Re/O'Neill: I don't know how I'll feel about his work, but I'd be very interested to see what he does or can do once the motherlode of true tales of addiction from Hollywood's seamy periphery runs out.

King Wenclas said...

??? According to you, "Harland," all if well and fine within the halls of literature.
The fact remains that all the many MFAers--conformists by nature and necessity-- are NOT producing any outstanding work.
Is an MFA degree really worth the tens of thousands of debt which those writers who aren't from money accummulate to obtain it?
If so, what does this say?
That the credentialization, the professionalization, of literature is what's important, and not the writing itself?

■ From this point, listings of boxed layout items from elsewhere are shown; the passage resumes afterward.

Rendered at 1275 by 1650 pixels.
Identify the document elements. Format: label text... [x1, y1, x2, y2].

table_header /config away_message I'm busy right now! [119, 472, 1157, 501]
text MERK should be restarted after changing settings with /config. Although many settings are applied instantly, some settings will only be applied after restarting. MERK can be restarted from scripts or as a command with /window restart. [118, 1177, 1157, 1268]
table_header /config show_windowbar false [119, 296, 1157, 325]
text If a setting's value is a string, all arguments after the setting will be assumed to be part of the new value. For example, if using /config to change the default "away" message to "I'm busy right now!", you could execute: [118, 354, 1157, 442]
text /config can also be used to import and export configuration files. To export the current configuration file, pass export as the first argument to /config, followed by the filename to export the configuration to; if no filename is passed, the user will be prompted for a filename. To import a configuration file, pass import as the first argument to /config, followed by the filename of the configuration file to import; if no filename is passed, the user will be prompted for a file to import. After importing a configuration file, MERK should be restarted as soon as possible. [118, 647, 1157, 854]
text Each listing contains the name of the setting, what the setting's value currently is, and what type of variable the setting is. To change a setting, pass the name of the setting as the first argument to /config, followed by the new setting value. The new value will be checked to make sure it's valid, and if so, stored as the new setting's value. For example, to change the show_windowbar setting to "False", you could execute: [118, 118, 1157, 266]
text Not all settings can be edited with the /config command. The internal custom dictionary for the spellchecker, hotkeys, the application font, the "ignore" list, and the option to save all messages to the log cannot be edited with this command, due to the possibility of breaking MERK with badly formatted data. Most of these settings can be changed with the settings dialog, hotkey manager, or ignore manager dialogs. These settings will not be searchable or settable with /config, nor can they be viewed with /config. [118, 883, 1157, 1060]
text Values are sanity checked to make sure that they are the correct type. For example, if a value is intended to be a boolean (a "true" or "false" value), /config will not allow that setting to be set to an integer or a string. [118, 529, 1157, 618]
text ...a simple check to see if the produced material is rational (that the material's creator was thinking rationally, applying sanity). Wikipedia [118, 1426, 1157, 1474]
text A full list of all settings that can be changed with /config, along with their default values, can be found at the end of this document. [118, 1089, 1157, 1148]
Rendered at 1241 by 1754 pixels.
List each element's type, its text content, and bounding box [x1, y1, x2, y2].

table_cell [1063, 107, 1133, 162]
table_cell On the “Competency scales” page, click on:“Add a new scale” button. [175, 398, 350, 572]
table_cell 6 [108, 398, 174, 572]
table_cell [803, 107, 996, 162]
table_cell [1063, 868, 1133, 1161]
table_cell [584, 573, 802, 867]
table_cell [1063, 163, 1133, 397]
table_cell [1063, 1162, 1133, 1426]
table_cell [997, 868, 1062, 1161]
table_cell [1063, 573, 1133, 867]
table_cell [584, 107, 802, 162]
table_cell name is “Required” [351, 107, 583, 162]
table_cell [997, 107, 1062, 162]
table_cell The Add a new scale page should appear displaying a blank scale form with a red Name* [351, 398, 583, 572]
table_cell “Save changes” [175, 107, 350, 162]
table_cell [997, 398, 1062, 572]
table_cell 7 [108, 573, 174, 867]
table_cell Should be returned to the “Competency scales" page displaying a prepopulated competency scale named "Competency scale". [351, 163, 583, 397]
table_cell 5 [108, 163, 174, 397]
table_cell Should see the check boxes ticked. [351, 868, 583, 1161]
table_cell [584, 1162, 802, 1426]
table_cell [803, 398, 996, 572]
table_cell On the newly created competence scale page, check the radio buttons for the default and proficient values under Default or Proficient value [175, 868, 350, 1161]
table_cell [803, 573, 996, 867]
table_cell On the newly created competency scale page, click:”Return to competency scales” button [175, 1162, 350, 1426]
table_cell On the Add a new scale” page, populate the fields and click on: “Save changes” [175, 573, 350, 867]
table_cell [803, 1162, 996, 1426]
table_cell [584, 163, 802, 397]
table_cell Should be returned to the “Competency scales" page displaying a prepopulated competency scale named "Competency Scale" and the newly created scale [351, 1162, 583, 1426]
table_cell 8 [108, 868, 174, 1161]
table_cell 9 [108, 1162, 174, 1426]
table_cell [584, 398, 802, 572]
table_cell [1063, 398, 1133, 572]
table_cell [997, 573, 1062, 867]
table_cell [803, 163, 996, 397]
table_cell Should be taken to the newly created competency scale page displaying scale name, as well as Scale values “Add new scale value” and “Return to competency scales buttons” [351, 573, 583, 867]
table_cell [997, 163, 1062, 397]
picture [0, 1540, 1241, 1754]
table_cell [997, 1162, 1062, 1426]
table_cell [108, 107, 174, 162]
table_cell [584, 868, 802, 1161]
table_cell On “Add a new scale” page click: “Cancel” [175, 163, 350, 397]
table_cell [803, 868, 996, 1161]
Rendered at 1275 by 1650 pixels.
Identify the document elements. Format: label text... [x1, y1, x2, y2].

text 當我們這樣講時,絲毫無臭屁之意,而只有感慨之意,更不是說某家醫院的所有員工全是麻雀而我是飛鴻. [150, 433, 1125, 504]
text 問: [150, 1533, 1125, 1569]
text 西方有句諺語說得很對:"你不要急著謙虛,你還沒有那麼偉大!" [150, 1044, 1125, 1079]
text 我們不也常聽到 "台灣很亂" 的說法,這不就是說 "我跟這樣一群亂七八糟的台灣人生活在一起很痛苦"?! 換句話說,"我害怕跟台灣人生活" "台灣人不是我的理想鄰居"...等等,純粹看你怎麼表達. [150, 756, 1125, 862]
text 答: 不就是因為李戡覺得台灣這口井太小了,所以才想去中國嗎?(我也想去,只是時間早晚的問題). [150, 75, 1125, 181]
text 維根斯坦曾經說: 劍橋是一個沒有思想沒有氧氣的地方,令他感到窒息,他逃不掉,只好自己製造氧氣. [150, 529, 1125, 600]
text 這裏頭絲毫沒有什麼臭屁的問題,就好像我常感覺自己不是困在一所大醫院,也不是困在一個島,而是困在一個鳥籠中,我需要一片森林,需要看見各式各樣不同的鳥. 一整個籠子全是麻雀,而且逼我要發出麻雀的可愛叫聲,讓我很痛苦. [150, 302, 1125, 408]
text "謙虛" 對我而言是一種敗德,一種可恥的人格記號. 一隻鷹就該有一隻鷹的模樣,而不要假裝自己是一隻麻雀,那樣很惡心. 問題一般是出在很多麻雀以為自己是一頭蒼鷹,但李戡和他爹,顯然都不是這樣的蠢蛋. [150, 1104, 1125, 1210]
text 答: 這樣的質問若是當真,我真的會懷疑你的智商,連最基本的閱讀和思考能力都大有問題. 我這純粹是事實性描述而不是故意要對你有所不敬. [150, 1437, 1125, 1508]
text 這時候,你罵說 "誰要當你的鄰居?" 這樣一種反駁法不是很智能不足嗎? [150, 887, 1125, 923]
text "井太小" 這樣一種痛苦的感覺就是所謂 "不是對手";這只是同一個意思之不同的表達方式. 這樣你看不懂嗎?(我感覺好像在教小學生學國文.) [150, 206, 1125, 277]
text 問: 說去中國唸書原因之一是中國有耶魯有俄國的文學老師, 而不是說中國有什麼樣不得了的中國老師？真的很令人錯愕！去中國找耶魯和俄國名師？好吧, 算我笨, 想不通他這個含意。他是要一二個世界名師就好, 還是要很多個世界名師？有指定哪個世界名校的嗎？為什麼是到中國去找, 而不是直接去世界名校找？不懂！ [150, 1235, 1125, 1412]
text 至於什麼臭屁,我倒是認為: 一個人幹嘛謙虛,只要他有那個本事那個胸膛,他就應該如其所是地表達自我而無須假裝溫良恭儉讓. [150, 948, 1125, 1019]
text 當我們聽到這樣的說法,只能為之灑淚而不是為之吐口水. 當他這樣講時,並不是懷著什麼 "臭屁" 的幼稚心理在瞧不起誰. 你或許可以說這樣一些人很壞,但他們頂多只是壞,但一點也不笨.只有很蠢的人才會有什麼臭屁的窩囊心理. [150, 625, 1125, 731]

WHERE are the great stories and poems which should be created, given these programs enormous expense.
These are the questions you've failed to answer.
I'll address any other points you've made here, in time. But I'm not going to be stampeded on my own blog, sorry.
If you want to reply you'll have to contact me personally.
But you SO lack any character or integrity this is impossible, as we both know.